Can  "なんか" be used in the sentence like this: "彼は足が痛いなんかと理由をつけては、サッカーの練習をさぼっている" ?

Thank you !


----------



## cheshire

I think that first なんの means "bra, bra..." or "...whatever" to express the speaker's rather bad evaluation on something. I don't think the second sentence with "なんか"  works; it sounds unnatural.


----------



## jazyk

> I think that first なんの means "bra, bra..." or "...whatever"


You got me imagining things for a while, and mind that I am long no teenager.


----------



## cheshire

Que significa lo que dices?


----------



## Aoyama

Well, bra, bra (was it not bla , bla... ?). Jazyk is no long a teenager, we're sorry, really, to hear that.


> なんのと理由をつけては


I would not put と　here. なんの理由をつけて... "for some reason" , "using a kind of pretext"


> なんかと理由をつけては


Here, と may work (though arguable), meaning close to above "pretending, using the reason that his foot/feet hurt(s)".


----------



## cheshire

Yes, it should've been "bla bla, bla." Sorry for exciting someone's imagination


----------



## nicole0087

Thank you, everyone.
Japanese is so difficult that I cannot differentiate the words which are always like each other.


----------



## Flaminius

The construction Aの、Bのと is used to enumerate statements.
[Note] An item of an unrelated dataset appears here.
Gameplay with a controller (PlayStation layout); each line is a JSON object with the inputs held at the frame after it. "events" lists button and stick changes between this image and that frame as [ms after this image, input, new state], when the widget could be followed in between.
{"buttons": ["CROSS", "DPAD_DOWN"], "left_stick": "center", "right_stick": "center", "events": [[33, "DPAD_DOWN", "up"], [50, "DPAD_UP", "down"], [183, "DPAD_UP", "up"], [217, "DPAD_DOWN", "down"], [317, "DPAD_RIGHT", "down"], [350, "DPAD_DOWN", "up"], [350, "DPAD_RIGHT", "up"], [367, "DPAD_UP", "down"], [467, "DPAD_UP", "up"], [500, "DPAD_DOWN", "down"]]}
彼は、足が痛いの、風邪を引いたの、頭痛がするのと理由をつける。
He makes all kinds of excuses; that his feet hurt, he has caught a cold or he has a headache.

Here three excuses are enumerated by him not to participate in the practise.  One might chose, however, to mention his (supposedly) hurt feet and omit other lame reasons (ellipsis).  In keeping with the general form required in the construction, the ellipsis is expressed by nan*-no*.

In toto, Nicole, your question sentence means, "He always skips practises, making excuses on hurt feet or something."


----------



## cheshire

> I don't think the second sentence with "なんか" works; it sounds unnatural.


I'm sorry on second though I was wrong to say that. It works; just that I rarely use it.


----------



## etudian

> 彼は足が痛いなんかと理由をつけては．．．


 
I don't think this works.  I think cheshire's first opinion was right. A correct version would be

彼は足が痛いとかなんとか理由をつけては．．．


----------



## Hiro Sasaki

なんのかんのと理屈をつけて　＝　saying one exuse or another.


Hiro Sasaki


----------